On hiding technology and complexity in products:
“A lot of these interaction technologies become really powerful when they do just fall away. I think the amazing thing about tablets is the fact that you can just flick and get rid of things and switch from page to page, the pinch [and] zoom, these are things that are so intuitive that you actually can see small children begin to use a tablet….what’s really powerful about that is it uses the natural paradigms that people already have embedded in their minds that are somewhat innate to us….I think that’s incredibly powerful. That’s overall what you really want to have happen is whittle away the technology such that all the complication lies underneath. Just like an iceberg, there’s just that thin little layer that you interact with.”

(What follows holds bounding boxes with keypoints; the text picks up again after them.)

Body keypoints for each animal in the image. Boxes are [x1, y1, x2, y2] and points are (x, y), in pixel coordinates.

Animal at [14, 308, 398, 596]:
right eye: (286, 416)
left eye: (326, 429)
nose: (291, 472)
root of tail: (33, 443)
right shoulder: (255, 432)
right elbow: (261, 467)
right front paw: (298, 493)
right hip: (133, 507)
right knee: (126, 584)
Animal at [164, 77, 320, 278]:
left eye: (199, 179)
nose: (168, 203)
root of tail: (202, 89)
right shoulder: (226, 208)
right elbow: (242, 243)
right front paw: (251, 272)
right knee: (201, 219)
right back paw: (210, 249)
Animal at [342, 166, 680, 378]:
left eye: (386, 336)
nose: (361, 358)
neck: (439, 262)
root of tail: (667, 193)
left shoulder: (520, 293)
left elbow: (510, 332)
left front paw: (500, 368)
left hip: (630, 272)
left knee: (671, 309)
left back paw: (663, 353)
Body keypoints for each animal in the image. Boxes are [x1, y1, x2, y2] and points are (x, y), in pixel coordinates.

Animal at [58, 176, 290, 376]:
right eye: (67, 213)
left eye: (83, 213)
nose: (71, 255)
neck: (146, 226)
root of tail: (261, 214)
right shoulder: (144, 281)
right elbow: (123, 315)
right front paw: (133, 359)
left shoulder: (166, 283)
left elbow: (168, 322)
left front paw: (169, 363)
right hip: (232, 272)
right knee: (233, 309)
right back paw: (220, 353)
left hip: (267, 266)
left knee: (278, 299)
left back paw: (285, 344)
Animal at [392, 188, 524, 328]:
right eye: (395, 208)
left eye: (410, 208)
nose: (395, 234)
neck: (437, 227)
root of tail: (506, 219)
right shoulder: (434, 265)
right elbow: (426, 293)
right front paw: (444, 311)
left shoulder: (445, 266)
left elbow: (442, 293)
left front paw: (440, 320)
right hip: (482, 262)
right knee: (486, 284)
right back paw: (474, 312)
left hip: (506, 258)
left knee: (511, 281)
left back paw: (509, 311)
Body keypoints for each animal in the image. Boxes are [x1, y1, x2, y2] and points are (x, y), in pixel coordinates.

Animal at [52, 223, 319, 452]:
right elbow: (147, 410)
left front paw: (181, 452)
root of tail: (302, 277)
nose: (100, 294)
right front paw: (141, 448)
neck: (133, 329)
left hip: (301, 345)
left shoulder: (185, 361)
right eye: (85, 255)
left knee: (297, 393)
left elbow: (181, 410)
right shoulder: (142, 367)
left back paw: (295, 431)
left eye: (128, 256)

On innovation at large companies:
“You have to be very principled about it. If you have 10 engineers and you’re going to grow that be 20 or 30, do you want to be doing the same set of things 2 or 3 times better or do you want to be doing 2 or 3 times more things..if you really wanted to execute perfectly, get the design exactly right [and] really work through all the details, you’d amass 2-3 times more people per project.
“If you want to find those new ideas, those far flung ideas that you might not otherwise find, you want to take those same people and put them on something that’s far flung that you never thought about….I think that you can innovate at scale, but you need to save room to have small teams working on those far flung ideas.”
On innovation:
“If you think about what’s the opposite of innovation a lot of people will say it’s the status quo. It’s stagnancy. There’s another school of thought which says that the opposite of innovation is execution. That if you have to be in heads down execution mode [it's] very hard to have the space to innovate to have those new ideas and to pull things in.”
On how she gets stuff done:
“You have to ruthlessly prioritize.”We’ll have to see how Mayer does at Yahoo! The company doesn’t have much of an identity right now and has some products that haven’t been touched in years. She’s made a few newsworthy moves, from giving employees their choice of smartphones to banning telecommuting. They have a few popular products, like Fantasy Sports and Mail, but having a few strong products hasn’t proven successful.
We’ll see how Mayer does. She appears to be the right person for the job.